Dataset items

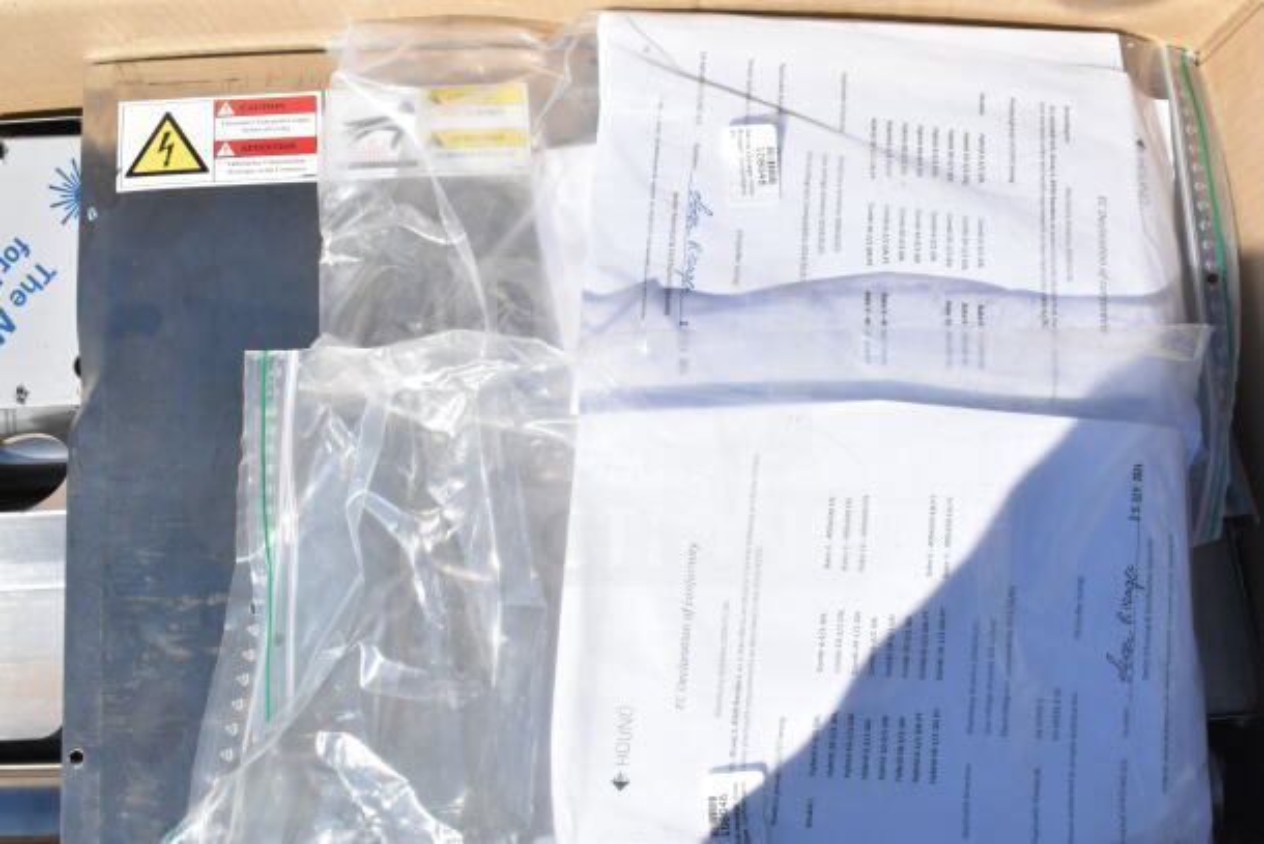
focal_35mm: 40
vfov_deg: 33.0
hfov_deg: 47.9
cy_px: 422
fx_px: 1422
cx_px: 632
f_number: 18
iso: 1600
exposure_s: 1/1250
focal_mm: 27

> _WHAT YOU SHOULD DO_:
The records above need to be given again exactly. Omit the pictures.

> _REPLY TO THE EXERCISE_:
focal_35mm: 40
vfov_deg: 33.0
hfov_deg: 47.9
cy_px: 422
fx_px: 1422
cx_px: 632
f_number: 18
iso: 1600
exposure_s: 1/1250
focal_mm: 27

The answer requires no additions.